“And yet I stand by my statement. You could use company and a good meal. We all could.”
He pushed away from the counter. “I should go.”
“You don’t have to. You could stay and hang out.”
“So we can . . . what? Repot your cacti and talk about the sad fate of the whales?”
“We can also sip herbal tea, don’t forget.”
“And make dreadlocks in our hair.”
“I don’t think you make dreadlocks. I think you just stop brushing your hair and they naturally form.”
“Whatever. I’m not doing it.”
“Spoilsport.” She picked up the calendar page. “I’ll just stick this in the safe with the other clues, then walk you out.”
He stopped in the doorway of her office as she slid open a desk drawer.
She went completely still. “Wait.” She pulled the drawer out farther.
From his position, he could see the safe inside the drawer.
“This isn’t how I left it,” she said slowly. She looked up at him. “I keep the safe sideways, so that the keypad on top faces me when I’m sitting in my desk chair. Now the keypad is facing the front of the drawer.”
Cold spread through him like ice. “Are you sure you didn’t leave it this way?”
“I mean.. . I’m ninety percent sure.”
A warning of danger prickled the skin at the back of his neck. “Are the clues still inside?”
She typed in her code, and the door popped open. “Yes. But ... I really don’t think I left it this way, Luke.” She swallowed. “Do you think someone’s been in my house?”
Someone might still be in the house. His muscles tensed and his senses jumped to high alert. “I’m going to search the house. You stay here.”
“No. I—I’ve never had a burglar in my house, and I’m freaking out a little, which will only get worse if I’m in here alone. Also, this ismyhouse. You need me with you because I’m the one who’s familiar with all the places where a person could hide. And I’m the only one who’ll know if something’s out of place.”
“Fine.” He went to the door of the bathroom beneath the stairs. “Stand back.”
She did. He pulled the door open. The small room was empty.
He made his way to her bedroom, which held the scent of her. Orange blossoms. “Stay near the doorway, please.”
She did so. “Everything looks totally normal in here.” Her voice was thin, shaken. “I don’t store anything under the bed, so a person could fit under there. They could also fit in my closet.”
He looked under the bed. Then the closet.

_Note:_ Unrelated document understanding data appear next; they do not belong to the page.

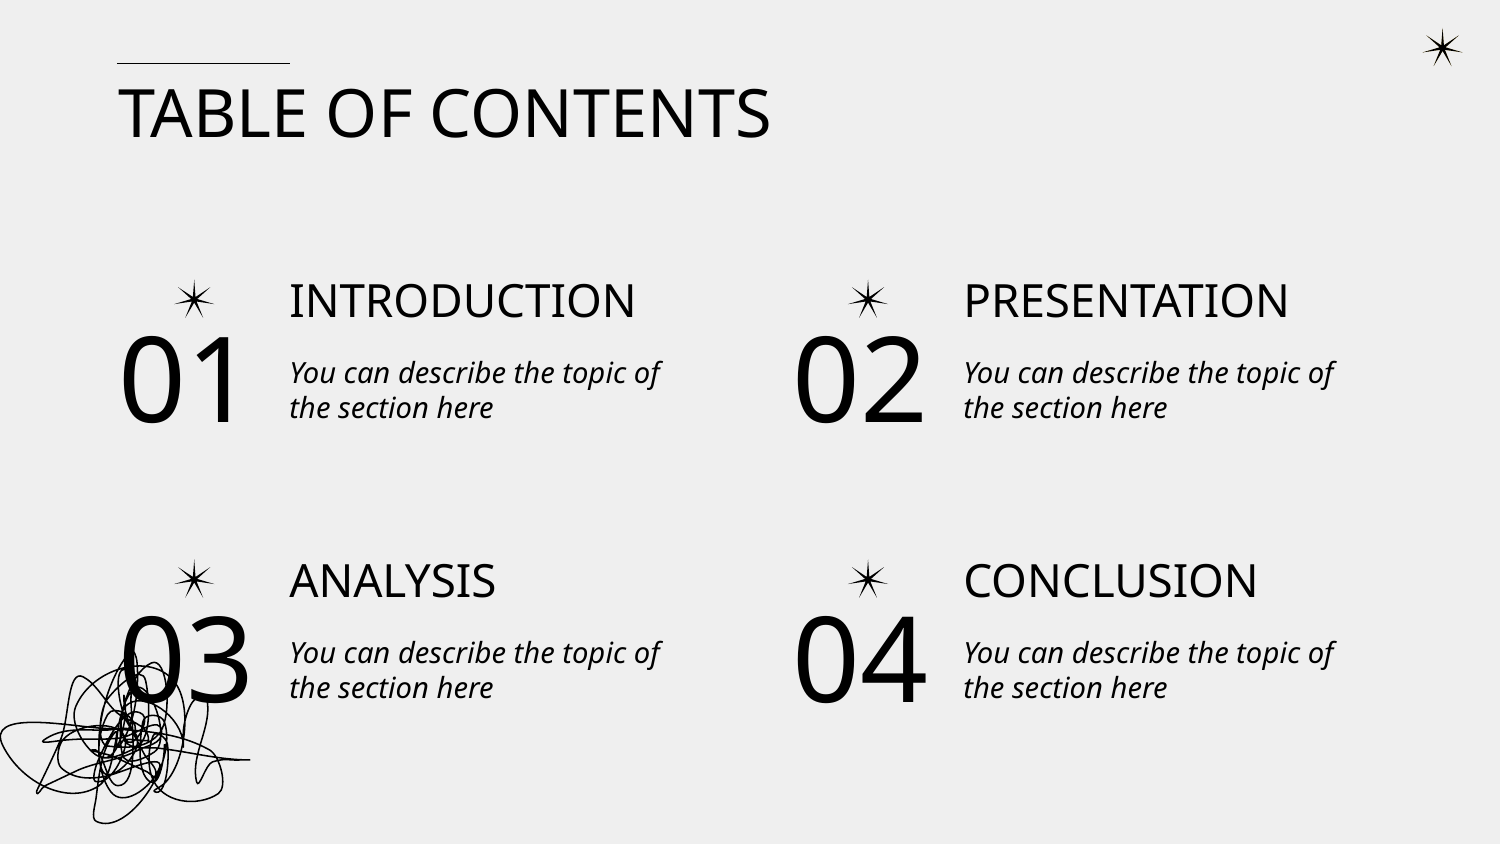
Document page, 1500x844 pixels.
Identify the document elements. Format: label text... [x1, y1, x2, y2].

title INTRODUCTION [289, 255, 693, 339]
text_box [1422, 27, 1463, 67]
subtitle You can describe the topic of the section here [293, 618, 708, 699]
text_box [174, 279, 215, 318]
title 03 [95, 582, 293, 727]
title ANALYSIS [289, 535, 693, 618]
subtitle You can describe the topic of the section here [967, 618, 1382, 699]
title PRESENTATION [963, 255, 1366, 339]
title 02 [769, 303, 967, 447]
subtitle You can describe the topic of the section here [967, 339, 1382, 419]
title 01 [95, 303, 293, 447]
title TABLE OF CONTENTS [118, 56, 1382, 155]
text_box [847, 559, 889, 598]
title CONCLUSION [963, 535, 1366, 618]
text_box [0, 675, 250, 824]
title 04 [769, 582, 967, 727]
text_box [174, 559, 215, 598]
text_box [847, 279, 889, 318]
subtitle You can describe the topic of the section here [293, 339, 708, 419]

They made their way through every square foot of the house, her talking him through it.
They finished in the backyard, where he searched under the deck and in the small garden shed on the side of the house. Nothing.
The sliding glass door made a rasping noise as they reentered the living room. They faced each other. The intruder was gone, but that only eased his mind slightly. “When we arrived here after the gold mine, I don’t remember you turning off the house alarm.”
“True.” She scratched her temple. “I’ve been very consistent about setting the house alarm every night before I go to bed, but I don’t always set it when I leave during the day.”
“Finley.”
“I know, I know. You asked me to set it, and I did a really good job of that at first. But sometimes when I hurry out the door, I forget.”